Chargé d’enseignement à la faculté de Droit et des Sciences Politiques de Beyrouth

Avocat à la Cour

Ancien membre du Conseil Constitutionnel


La mise en œuvre des droits fondamentaux par les règles de procédure


L’article 19 de la Constitution, qui a légalement institué un Conseil Constitutionnel au Liban pour contrôler la constitutionnalité des lois et statuer sur les conflits et pourvois relatifs aux élections présidentielles et parlementaires, a été introduit dans la Constitution par la loi constitutionnelle no 18 du 21\9\1990 qui a largement emprunté des morceaux (tel le préambule) au « Document d’Entente Nationale », communément appelé « accord de Taëf » (du nom de la ville d’Arabie Saoudite où les députés libanais se sont rendus pour rédiger et adopter ce texte le 22 octobre 1989).

Ce document a fait l’objet d’une déclaration du Haut Comité arabe en date du 24 octobre 1989 et a reçu l’appui des cinq membres permanents du Conseil de sécurité dans une déclaration du 31 octobre de la même année. Il fut voté par la Chambre des Députés au Liban lors de la séance parlementaire du 5 novembre 1989.

Cet accord dispose qu’un « conseil constitutionnel pour l’interprétation de la Constitution, le contrôle de la constitutionnalité des lois et l’examen des recours contentieux en matière de litiges nés des élections présidentielles ou parlementaires sera créé ». Pour la première fois, un texte officiel a prévu l`institution d`un Conseil Constitutionnel. Ce fut une aubaine pour l’État de droit tant convoité, d’autant plus que d’autres dispositions de cet accord appelaient à la formation de la Haute Cour prévue dans la Constitution et le renforcement de l`indépendance du pouvoir judiciaire.
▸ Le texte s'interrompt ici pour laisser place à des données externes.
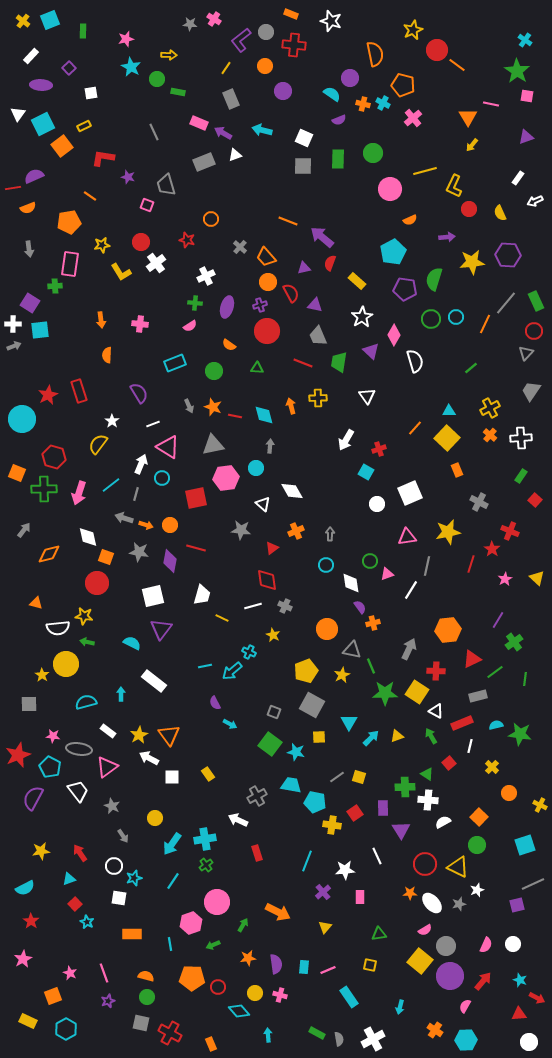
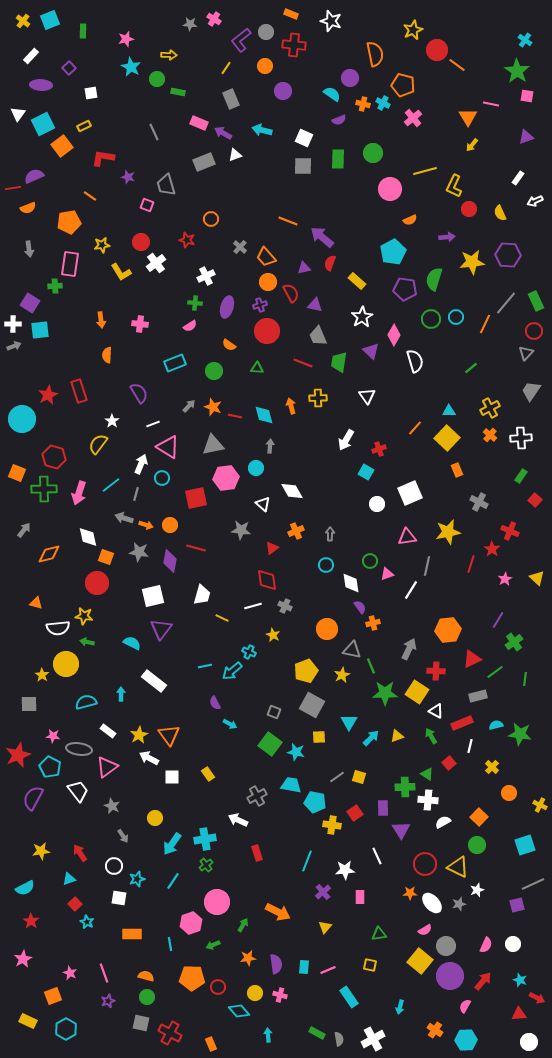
gray arrow at (189, 406): rotated 112 degrees counterclockwise
cyan star at (134, 878): moved 3 px right, 1 px down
Toutes ces réformes, énoncées sous un intitulé distinct « Les tribunaux », avaient pour objectif selon le texte même de l`accord, « de garantir la soumission des responsables et de tous les citoyens au pouvoir de la loi et d`assurer l`adéquation de l`action des deux pouvoirs législatif et exécutif avec le principe de la vie en commun et des droits fondamentaux des Libanais tels qu`énoncés dans la Constitution ».
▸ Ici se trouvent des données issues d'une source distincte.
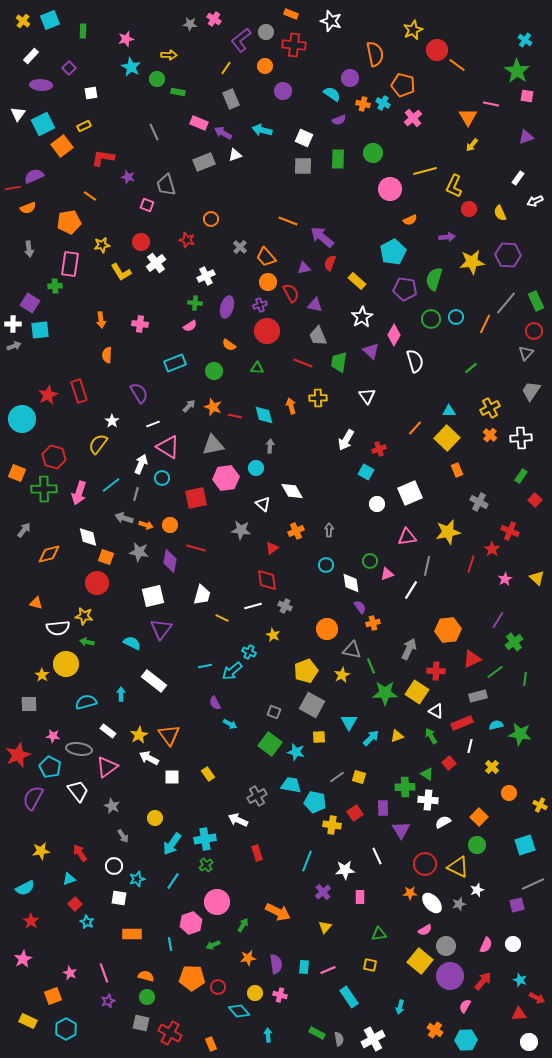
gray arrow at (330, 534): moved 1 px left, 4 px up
Comme l’article 19 de la Constitution renvoyait à la loi les règles concernant l’organisation du Conseil, son fonctionnement, sa composition et sa saisine, deux lois, espacées dans le temps, ont, la première, porté institution de ce Conseil (L.no 250 du 14/7/1993) et, la seconde, son règlement intérieur (L.no 516 du 6/6/1996).

La loi n°250/93 a été substantiellement modifiée par la loi no 150 du 30/10/1999, ainsi que par la loi no 43 du 3/11/2008. Cette dernière loi a expressément abrogé une loi du 9/6/2006 qui modifiait la loi no 250/93, et qui faisait l’objet d’un recours en invalidation présenté au Conseil, devenu de ce fait caduc.

Le règlement intérieur du Conseil Constitutionnel a été remplacé, quant à lui, par la loi no 243 du 7/8/2000.

C’est tout dire (ou presque) sur la genèse lente et volontairement échelonnée de cette instance suprême, de ce véritable « pouvoir constitué », corolaire incontournable de la suprématie de la constitution dans la hiérarchie des normes internes et garant du principe selon lequel « la loi est l’expression de la volonté générale ».

Un autre rôle de ce nouveau juge constitutionnel s’est rapidement et normalement dégagé dans le cadre du contrôle de la constitutionnalité de la loi, qu’il a été appelé à exercer à maintes reprises malgré les contraintes de la saisine, à savoir le rôle de garant des droits processuels fondamentaux.

Pour ce faire, le Conseil a pu asseoir ses décisions, à ce niveau, sur le nouveau préambule de la Constitution, mais également, et essentiellement, sur les articles 7, 8 et 20 de cette Constitution, qui n’ont reçu aucune modification depuis 1926, ainsi que sur l’article 1er et l’article 18 de sa loi organique no 250/93(modifiée) et l’article 6 du code de procédure civile libanais.

En effet, dans un élan qui pourrait être rapproché, sans exagération aucune, de l’esprit qui a animé les rédacteurs du préambule de la Constitution de 1946 en France, le législateur constitutionnel libanais a pris pour son compte les principes réformateurs de l’accord de Taëf en les reproduisant presque textuellement dans la Constitution pour en faire son préambule, et ce à l’occasion du profond amendement de 1990. Les grands mots, les belles enseignes et les principes fondamentaux rédigés d’une manière solennelle ont toujours échafaudé les constitutions. Reste à savoir comment ces grands principes sont-ils appliqués par le juge constitutionnel.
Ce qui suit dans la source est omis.